Astro::Cosmology is a Perl module that can calculate cosmological distances, volumes, and times.
This module provides a set of routines to calculate a number of cosmological quantities based on distance and time. Some are a bit complex - e.g. the volume element at a given redshift - while some, such as the conversion between flux and luminosity, are more mundane.
To calculate results for a given cosmology you create an Astro::Cosmology object with the desired cosmological parameters, and then call the object's methods to perform the actual calculations. If you aren't used to objects, it may sound confusing; hopefully the SYNOPSIS section below will help (after all, a bit of code is worth a thousand words). The advantage of using an object-orientated interface is that the object can carry around the cosmological parameters, so you don't need to keep on specifying them whenever you want to calculate anything; it also means you can write routines which can just accept an Astro::Cosmology object rather than all the cosmological parameters.
This module requires that the PDL distribution is installed on your machine; PDL is available from CPAN or http://pdl.perl.org/
Whilst I believe the results are accurate, I do not guarantee this. Caveat emptor, as the Romans used to say...

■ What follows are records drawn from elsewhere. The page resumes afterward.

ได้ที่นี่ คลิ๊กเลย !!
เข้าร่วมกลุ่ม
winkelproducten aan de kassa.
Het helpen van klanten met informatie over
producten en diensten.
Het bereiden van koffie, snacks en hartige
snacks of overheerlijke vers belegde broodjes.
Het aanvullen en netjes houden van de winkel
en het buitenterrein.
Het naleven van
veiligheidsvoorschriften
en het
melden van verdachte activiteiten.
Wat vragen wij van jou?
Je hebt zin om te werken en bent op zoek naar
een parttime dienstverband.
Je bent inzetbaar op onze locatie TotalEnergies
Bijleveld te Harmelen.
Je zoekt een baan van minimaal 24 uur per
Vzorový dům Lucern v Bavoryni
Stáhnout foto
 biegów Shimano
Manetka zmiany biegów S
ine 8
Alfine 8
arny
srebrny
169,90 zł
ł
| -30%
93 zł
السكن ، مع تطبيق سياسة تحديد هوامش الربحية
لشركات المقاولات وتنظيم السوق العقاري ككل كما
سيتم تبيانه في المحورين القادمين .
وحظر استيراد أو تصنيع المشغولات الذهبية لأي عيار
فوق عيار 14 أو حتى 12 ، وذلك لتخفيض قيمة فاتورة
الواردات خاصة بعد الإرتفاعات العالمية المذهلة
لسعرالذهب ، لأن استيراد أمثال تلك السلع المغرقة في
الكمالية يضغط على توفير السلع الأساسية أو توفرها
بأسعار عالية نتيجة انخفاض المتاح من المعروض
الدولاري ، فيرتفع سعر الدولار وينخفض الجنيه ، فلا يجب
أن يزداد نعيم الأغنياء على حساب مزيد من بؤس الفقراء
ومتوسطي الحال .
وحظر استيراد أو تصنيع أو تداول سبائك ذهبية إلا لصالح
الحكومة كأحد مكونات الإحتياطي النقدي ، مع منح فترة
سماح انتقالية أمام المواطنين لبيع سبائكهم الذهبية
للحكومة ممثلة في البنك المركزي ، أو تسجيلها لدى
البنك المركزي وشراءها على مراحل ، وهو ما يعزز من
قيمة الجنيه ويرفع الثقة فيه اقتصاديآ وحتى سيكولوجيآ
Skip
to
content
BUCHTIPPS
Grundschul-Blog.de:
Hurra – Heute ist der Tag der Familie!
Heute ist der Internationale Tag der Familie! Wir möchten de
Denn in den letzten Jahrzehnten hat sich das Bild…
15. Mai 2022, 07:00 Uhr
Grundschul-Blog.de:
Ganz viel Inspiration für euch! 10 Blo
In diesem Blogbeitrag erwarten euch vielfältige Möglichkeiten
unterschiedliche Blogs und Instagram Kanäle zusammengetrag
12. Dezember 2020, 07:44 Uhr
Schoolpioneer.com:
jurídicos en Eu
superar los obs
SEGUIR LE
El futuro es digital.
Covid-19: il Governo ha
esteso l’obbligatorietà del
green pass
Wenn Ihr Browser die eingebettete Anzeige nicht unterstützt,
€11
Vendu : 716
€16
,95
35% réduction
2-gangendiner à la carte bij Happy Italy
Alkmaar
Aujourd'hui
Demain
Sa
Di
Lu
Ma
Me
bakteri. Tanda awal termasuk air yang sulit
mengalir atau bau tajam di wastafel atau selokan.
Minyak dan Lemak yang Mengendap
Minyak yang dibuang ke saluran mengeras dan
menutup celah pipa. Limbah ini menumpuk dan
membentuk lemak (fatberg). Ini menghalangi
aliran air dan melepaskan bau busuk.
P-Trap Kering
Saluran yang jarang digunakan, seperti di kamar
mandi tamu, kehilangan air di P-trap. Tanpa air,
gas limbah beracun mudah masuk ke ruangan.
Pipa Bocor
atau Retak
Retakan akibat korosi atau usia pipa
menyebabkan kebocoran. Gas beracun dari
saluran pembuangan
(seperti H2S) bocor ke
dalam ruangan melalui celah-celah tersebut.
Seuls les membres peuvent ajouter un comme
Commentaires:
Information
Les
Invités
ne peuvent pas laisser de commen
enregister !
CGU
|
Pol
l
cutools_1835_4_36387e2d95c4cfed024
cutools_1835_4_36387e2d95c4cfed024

use Astro::Cosmology qw( :constants );
# what is the luminosity distance, in metres, for
# a couple of cosmologies
my $z = sequence(10) / 10;
my $eds = Astro::Cosmology->new;
my $sn = Astro::Cosmology->new( matter => 0.3, lambda => 0.7 );
my $de = 1.0e6 * PARSEC * $eds->lum_dist($z);
my $ds = 1.0e6 * PARSEC * $sn->lum_dist($z);
# let's change the parameters of the $sn cosmology
$sn->setvars( lambda=>0.6, matter=>0.2 );
If H0 is set to 0, then the units used are the Hubble distance, volume per steradian, or time. If greater than zero, distances are measured in Mpc, volumes in Mpc^3/steradian, and time in years.